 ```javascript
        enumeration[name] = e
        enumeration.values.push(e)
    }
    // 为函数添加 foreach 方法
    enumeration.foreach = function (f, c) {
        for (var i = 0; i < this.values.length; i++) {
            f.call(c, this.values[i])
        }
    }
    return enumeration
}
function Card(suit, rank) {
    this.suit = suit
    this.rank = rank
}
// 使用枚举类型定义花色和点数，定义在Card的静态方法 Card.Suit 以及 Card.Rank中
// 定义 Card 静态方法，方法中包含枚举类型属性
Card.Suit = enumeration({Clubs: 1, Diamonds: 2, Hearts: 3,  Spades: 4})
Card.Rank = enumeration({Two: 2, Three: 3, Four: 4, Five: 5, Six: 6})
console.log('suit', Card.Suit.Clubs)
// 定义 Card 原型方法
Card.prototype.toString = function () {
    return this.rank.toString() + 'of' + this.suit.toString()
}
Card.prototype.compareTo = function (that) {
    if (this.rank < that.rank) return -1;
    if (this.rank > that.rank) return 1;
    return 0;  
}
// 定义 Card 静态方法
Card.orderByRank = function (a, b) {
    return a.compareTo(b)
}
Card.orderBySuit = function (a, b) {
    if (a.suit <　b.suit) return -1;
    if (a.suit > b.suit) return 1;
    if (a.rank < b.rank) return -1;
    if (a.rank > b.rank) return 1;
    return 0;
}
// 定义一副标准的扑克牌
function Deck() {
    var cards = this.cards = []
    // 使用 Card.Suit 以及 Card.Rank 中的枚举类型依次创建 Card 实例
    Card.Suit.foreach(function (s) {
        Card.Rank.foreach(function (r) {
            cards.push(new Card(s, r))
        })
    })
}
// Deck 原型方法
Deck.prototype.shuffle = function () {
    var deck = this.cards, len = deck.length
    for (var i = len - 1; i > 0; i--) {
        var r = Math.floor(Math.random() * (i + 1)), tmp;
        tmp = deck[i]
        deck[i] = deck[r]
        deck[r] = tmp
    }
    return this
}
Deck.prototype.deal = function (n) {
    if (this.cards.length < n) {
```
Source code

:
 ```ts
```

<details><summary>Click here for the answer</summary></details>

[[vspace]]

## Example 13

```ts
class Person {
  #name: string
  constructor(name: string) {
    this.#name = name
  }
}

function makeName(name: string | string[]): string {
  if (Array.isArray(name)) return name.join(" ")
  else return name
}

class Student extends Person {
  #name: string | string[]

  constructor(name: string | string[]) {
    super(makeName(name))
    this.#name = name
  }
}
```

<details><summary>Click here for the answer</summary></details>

··········

→ Task statement
Each line in the material above should be repeated exactly.

→ Answer space
 ```javascript
        enumeration[name] = e
        enumeration.values.push(e)
    }
    // 为函数添加 foreach 方法
    enumeration.foreach = function (f, c) {
        for (var i = 0; i < this.values.length; i++) {
            f.call(c, this.values[i])
        }
    }
    return enumeration
}
function Card(suit, rank) {
    this.suit = suit
    this.rank = rank
}
// 使用枚举类型定义花色和点数，定义在Card的静态方法 Card.Suit 以及 Card.Rank中
// 定义 Card 静态方法，方法中包含枚举类型属性
Card.Suit = enumeration({Clubs: 1, Diamonds: 2, Hearts: 3,  Spades: 4})
Card.Rank = enumeration({Two: 2, Three: 3, Four: 4, Five: 5, Six: 6})
console.log('suit', Card.Suit.Clubs)
// 定义 Card 原型方法
Card.prototype.toString = function () {
    return this.rank.toString() + 'of' + this.suit.toString()
}
Card.prototype.compareTo = function (that) {
    if (this.rank < that.rank) return -1;
    if (this.rank > that.rank) return 1;
    return 0;  
}
// 定义 Card 静态方法
Card.orderByRank = function (a, b) {
    return a.compareTo(b)
}
Card.orderBySuit = function (a, b) {
    if (a.suit <　b.suit) return -1;
    if (a.suit > b.suit) return 1;
    if (a.rank < b.rank) return -1;
    if (a.rank > b.rank) return 1;
    return 0;
}
// 定义一副标准的扑克牌
function Deck() {
    var cards = this.cards = []
    // 使用 Card.Suit 以及 Card.Rank 中的枚举类型依次创建 Card 实例
    Card.Suit.foreach(function (s) {
        Card.Rank.foreach(function (r) {
            cards.push(new Card(s, r))
        })
    })
}
// Deck 原型方法
Deck.prototype.shuffle = function () {
    var deck = this.cards, len = deck.length
    for (var i = len - 1; i > 0; i--) {
        var r = Math.floor(Math.random() * (i + 1)), tmp;
        tmp = deck[i]
        deck[i] = deck[r]
        deck[r] = tmp
    }
    return this
}
Deck.prototype.deal = function (n) {
    if (this.cards.length < n) {
```
Source code

:
 ```ts
```

<details><summary>Click here for the answer</summary></details>

[[vspace]]

## Example 13

```ts
class Person {
  #name: string
  constructor(name: string) {
    this.#name = name
  }
}

function makeName(name: string | string[]): string {
  if (Array.isArray(name)) return name.join(" ")
  else return name
}

class Student extends Person {
  #name: string | string[]

  constructor(name: string | string[]) {
    super(makeName(name))
    this.#name = name
  }
}
```

<details><summary>Click here for the answer</summary></details>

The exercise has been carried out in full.